With his trippy, logorrheic drones and hipster irony, Devendra Banhart, a San Francisco-based former art student, is helping to push forward folk music. The fascination with his work comes not so much from his roughhewn DIY talent, but from his unique view of antecedents and their music. Whereas the likes of Sandy Bull, Bert Jansch and Leo Kottke all held respectful attitudes of imitation and meaning, Banhart and his Blakean universes of symbols are obeisant to no one but himself. As with Joanna Newsome, Preston Reed, Animal Collective, Dead Raven Choir and Jack Rose, Banhart attempts to use lush metaphors to point out their emptiness. But while his music can be movingly effective, it can also be slipshod and narcissistic.

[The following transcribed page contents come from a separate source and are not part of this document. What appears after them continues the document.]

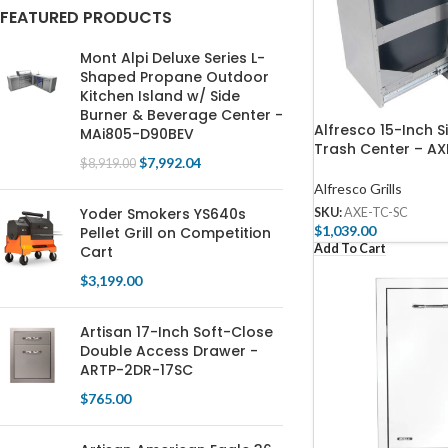
FEATURED PRODUCTS
Mont Alpi Deluxe Series L-
Shaped Propane Outdoor
Kitchen Island w/ Side
Burner & Beverage Center -
Alfresco 15-Inch S
MAi805-D90BEV
Trash Center – A
$
7,992.04
$
8,919.00
Alfresco Grills
Yoder Smokers YS640s
SKU:
AXE-TC-SC
$
1,039.00
Pellet Grill on Competition
Add To Cart
Cart
$
3,199.00
Artisan 17-Inch Soft-Close
Double Access Drawer -
ARTP-2DR-17SC
$
765.00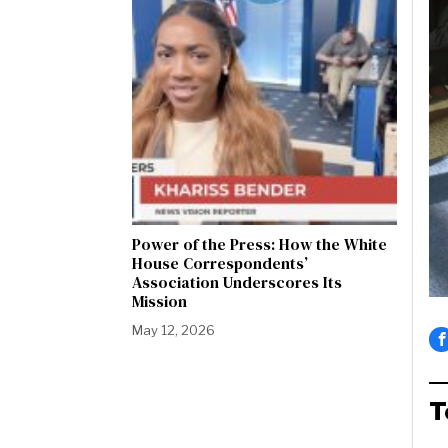
Power of the Press: How the White
House Correspondents’
Association Underscores Its
Mission
May 12, 2026
T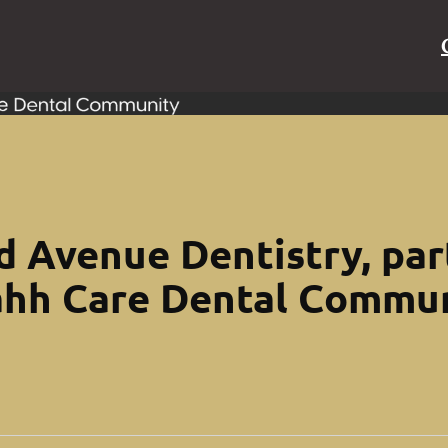
 Avenue Dentistry, par
hh Care Dental Commu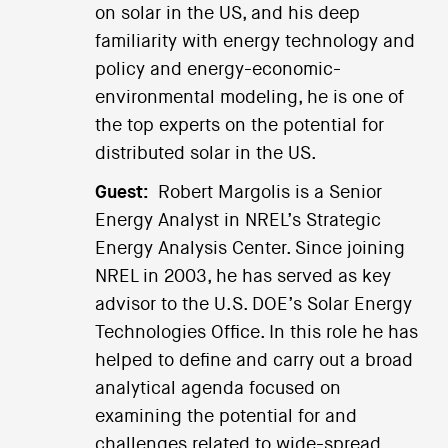
on solar in the US, and his deep
familiarity with energy technology and
policy and energy-economic-
environmental modeling, he is one of
the top experts on the potential for
distributed solar in the US.
Guest:
Robert Margolis is a Senior
Energy Analyst in NREL’s Strategic
Energy Analysis Center. Since joining
NREL in 2003, he has served as key
advisor to the U.S. DOE’s Solar Energy
Technologies Office. In this role he has
helped to define and carry out a broad
analytical agenda focused on
examining the potential for and
challenges related to wide-spread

The consistency of themes, styles and artistic purpose in his songs is no accident: Black Babies consists of leftovers from Oh Me Oh My; Rejoicing and Niño Rojo were recorded at the same time. Banhart creates with an intense inwardness; as with the work of Leadbelly, Daniel Johnston, Michael Hurley and Marc Bolan, the music is private, unyielding and atmospheric. The singing, as befits a man who has drifted and been homeless, is full of anguish and plaintive wailings, trippily moving in and out of the acoustic guitar melodies, unsure at times, but for the most part quaveringly authentic. Recorded on a 4-track and later augmented with accompaniment, the songs are fearless and confident. On the debut, a homespun song cycle adeptly blends stark, dreamy bitter truths. This is the sound of someone who has only temporarily weathered the storm.

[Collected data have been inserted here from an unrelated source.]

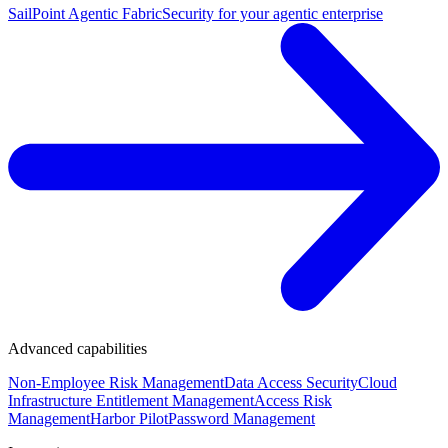
SailPoint Agentic Fabric
Security for your agentic enterprise
Advanced capabilities
Non-Employee Risk Management
Data Access Security
Cloud
Infrastructure Entitlement Management
Access Risk
Management
Harbor Pilot
Password Management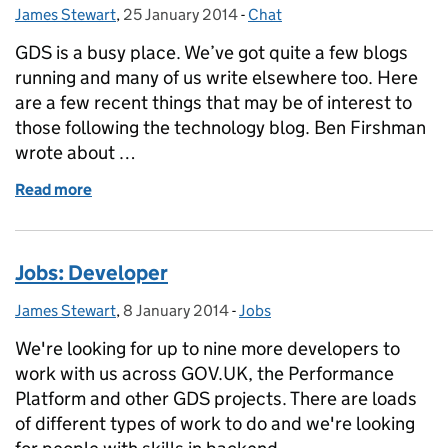
James Stewart
Posted by:
,
25 January 2014
Posted on:
-
Chat
Categories:
GDS is a busy place. We’ve got quite a few blogs
running and many of us write elsewhere too. Here
are a few recent things that may be of interest to
those following the technology blog. Ben Firshman
wrote about …
Read more
of Other things GDS has been writing lately
Jobs: Developer
James Stewart
Posted by:
,
8 January 2014
Posted on:
-
Jobs
Categories:
We're looking for up to nine more developers to
work with us across GOV.UK, the Performance
Platform and other GDS projects. There are loads
of different types of work to do and we're looking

The EP lacks the textured smoothness of the later work but compensates with spooky self-indulgence. Occasional shrillness and sorrowful Blind Willie McTell strumming adds gallows humor to the proceedings. Banhart moans and whistles his way through these frosty love songs, songs about an affair done with hobo mythologizing.
Rejoicing and Niño Rojo are heartfelt outpourings of off-rhymes, concern for children, disappointment with cities and more esoteric concerns. Unfortunately, what is harrowing and mournful and intense for one person is ennui to another. The songs are better, and the singing has grown by leaps in expressiveness, but there is unwillingness to alter the ambience. As with Woody Guthrie — who he resembles in his distaste for fakes, urban nightmares and oppressive regimes — Banhart never backs off from his fractured fairy tales. Like Jandek, another possible musical analog, Banhart can reach down into depths we only imagine we can reach. Rejoicing is more musical than Niño Rojo — a few of the songs share the lyrical, haunting sadness of Phil Ochs in his decline — but both albums celebrate the tough-minded grandeur often found in idiosyncratic American artists: a singer and his guitar with miles and miles of cold road ahead. Banhart is essentially a private and odd man talking to himself about the universality of failed love. He is at once imprisoned and free.